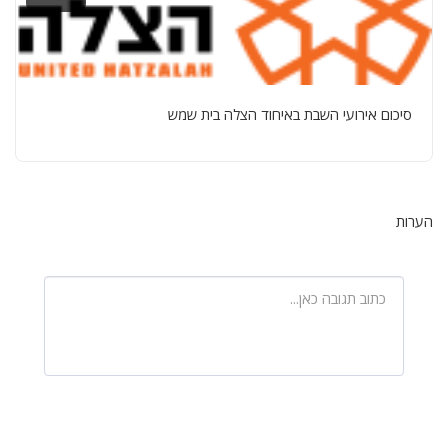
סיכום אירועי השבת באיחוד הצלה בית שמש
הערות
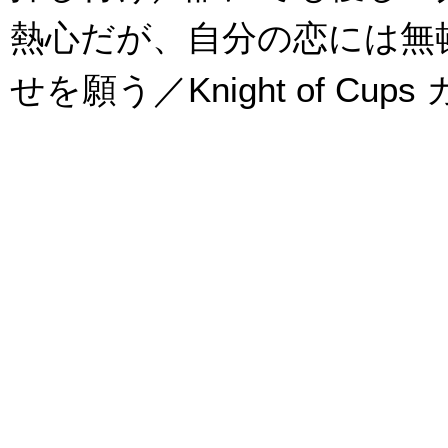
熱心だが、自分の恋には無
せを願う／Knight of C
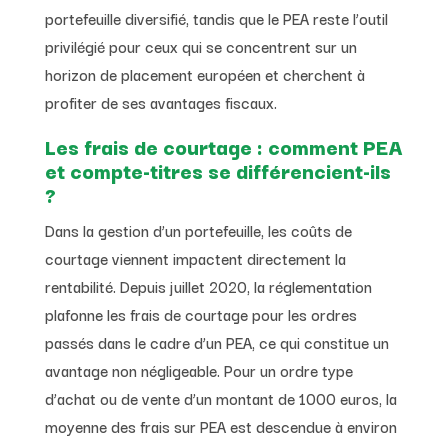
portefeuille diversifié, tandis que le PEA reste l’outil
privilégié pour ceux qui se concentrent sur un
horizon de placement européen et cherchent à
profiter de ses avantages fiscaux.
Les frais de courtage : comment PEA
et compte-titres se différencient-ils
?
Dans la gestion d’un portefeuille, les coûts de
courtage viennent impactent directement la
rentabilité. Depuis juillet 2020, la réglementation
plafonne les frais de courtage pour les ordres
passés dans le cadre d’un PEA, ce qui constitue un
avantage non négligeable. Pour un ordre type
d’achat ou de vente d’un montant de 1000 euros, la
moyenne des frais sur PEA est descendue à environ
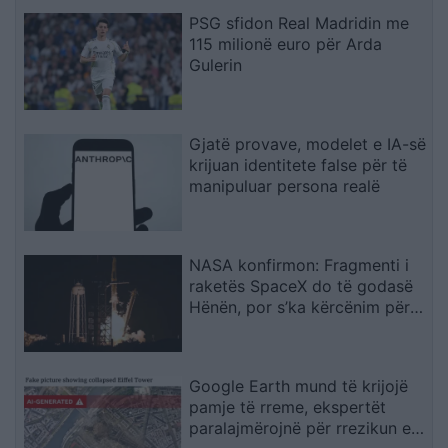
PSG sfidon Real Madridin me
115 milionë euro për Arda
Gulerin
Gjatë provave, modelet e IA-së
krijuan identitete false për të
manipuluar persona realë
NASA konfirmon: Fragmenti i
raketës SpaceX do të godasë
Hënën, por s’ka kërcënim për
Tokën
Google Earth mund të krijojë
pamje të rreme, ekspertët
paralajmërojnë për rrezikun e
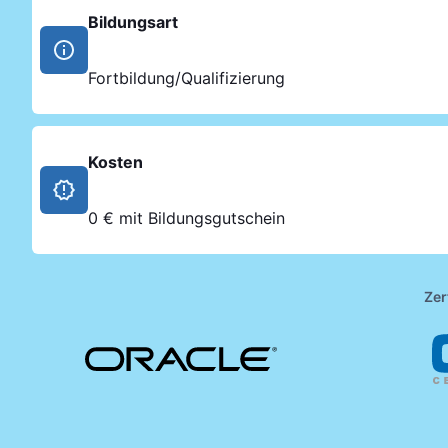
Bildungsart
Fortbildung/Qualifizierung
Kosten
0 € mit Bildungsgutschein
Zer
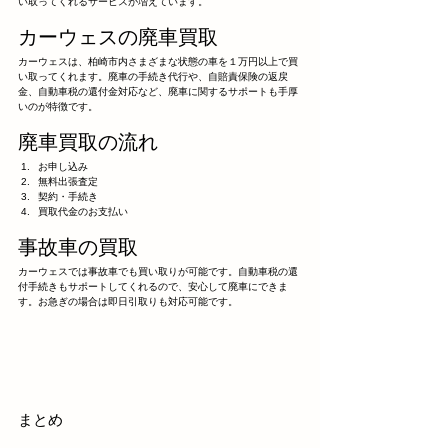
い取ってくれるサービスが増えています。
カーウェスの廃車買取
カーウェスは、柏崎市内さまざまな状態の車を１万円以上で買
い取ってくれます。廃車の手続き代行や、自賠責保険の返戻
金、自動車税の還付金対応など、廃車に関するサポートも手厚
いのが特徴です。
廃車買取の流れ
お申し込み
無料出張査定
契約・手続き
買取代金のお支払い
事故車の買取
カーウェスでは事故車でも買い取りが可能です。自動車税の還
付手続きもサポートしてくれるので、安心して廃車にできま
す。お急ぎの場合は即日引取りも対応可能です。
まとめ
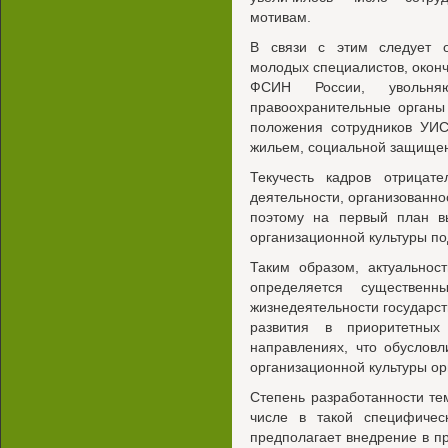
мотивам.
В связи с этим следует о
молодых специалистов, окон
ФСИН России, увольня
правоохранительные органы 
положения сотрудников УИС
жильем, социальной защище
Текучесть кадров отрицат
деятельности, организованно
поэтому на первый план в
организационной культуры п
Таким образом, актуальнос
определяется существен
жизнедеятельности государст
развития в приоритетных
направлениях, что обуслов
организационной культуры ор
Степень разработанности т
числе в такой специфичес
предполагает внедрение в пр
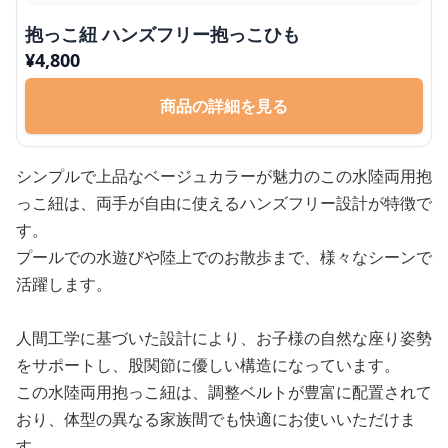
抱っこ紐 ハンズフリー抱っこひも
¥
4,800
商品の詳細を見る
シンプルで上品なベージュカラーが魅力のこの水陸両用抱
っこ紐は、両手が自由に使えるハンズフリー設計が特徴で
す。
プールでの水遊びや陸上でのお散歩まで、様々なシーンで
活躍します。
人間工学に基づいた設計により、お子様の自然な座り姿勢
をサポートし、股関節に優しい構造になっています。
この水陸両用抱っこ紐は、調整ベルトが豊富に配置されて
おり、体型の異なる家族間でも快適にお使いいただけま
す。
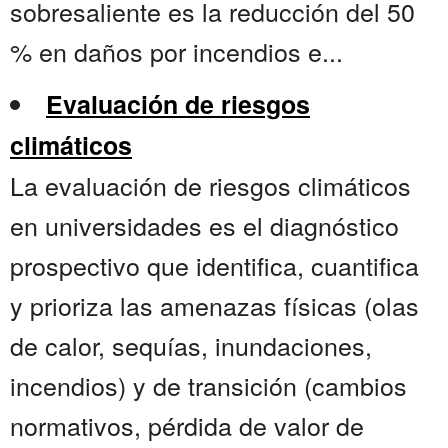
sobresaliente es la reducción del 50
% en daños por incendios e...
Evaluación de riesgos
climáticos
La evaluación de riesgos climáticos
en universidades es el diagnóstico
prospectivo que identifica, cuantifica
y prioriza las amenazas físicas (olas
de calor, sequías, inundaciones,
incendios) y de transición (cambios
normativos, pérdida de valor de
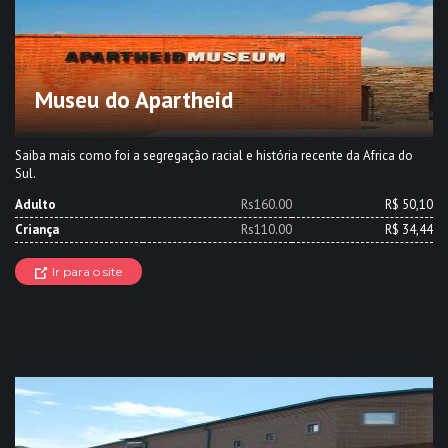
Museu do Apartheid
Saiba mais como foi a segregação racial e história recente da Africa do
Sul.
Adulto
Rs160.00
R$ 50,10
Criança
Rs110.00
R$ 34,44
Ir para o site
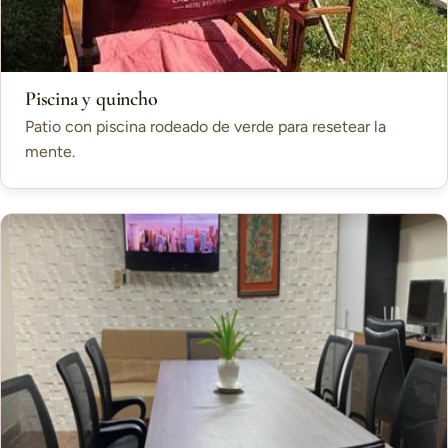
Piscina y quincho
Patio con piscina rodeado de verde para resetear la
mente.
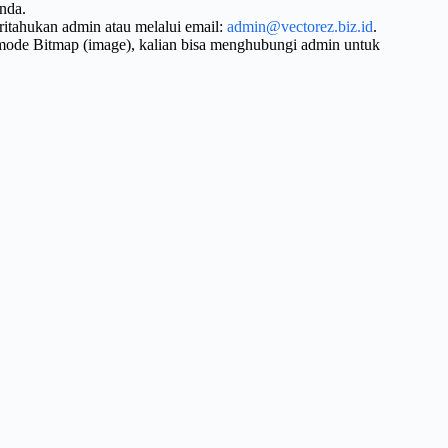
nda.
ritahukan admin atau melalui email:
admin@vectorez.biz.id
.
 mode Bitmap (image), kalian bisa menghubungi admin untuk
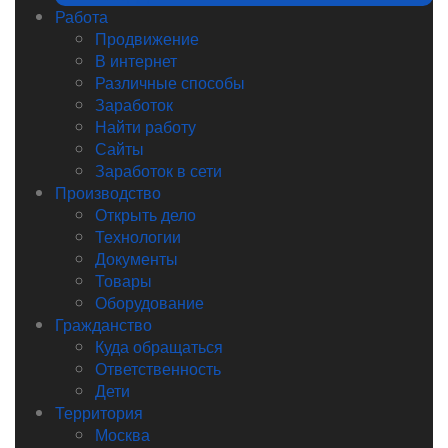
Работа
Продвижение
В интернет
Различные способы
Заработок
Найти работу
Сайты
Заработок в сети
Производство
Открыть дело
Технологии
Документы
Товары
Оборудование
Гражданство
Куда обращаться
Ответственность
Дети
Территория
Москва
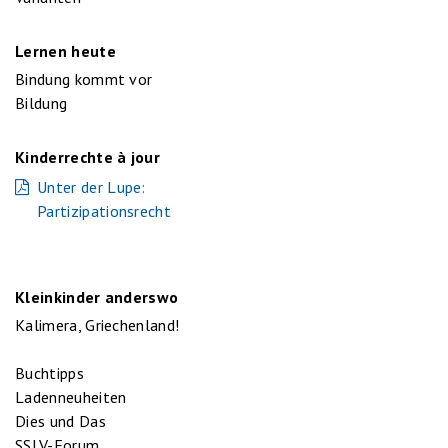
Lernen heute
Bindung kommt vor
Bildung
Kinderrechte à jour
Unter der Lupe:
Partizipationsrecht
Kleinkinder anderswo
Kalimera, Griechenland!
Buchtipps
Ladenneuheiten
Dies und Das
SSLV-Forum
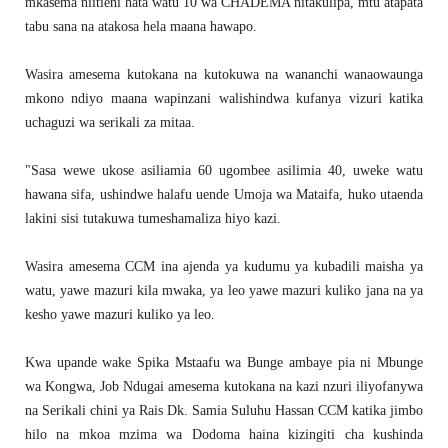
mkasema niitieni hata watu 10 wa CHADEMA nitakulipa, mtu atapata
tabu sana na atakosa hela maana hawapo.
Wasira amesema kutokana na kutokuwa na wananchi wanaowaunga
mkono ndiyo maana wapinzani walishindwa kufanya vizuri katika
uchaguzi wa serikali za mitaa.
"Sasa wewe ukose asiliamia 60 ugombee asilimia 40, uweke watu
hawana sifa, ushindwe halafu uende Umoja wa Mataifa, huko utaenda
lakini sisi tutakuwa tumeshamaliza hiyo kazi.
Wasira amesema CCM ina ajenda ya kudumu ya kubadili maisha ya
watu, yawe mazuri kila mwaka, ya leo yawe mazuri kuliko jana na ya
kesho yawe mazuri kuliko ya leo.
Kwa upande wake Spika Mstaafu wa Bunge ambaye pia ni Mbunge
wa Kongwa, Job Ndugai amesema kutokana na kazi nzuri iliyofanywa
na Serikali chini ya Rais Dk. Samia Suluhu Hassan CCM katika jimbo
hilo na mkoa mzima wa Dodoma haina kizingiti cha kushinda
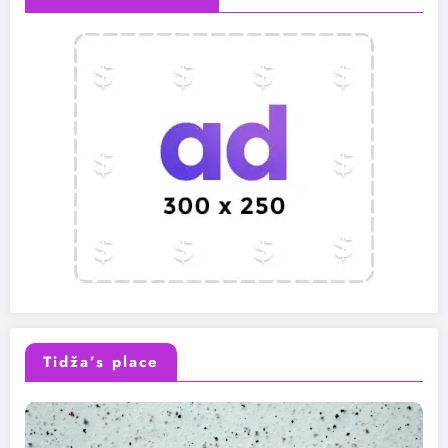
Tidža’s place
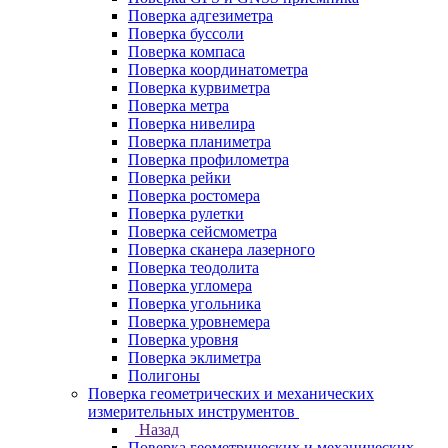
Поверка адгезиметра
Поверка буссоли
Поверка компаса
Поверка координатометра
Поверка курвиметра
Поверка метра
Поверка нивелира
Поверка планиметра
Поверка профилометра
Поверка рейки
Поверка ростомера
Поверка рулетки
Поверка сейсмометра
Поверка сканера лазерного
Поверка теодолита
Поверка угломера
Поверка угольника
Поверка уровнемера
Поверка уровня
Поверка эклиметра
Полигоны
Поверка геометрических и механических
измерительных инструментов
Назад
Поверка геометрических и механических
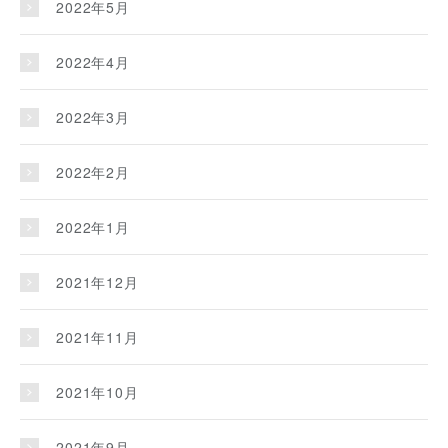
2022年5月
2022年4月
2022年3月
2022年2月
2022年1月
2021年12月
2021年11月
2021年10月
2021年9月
——————————
#### WHAT THE TASK ASKS
Identify each line in the records above that contains the word "portefeuille", and copy it out in full.

#### ANSWER
portefeuille diversifié, tandis que le PEA reste l’outil
Dans la gestion d’un portefeuille, les coûts de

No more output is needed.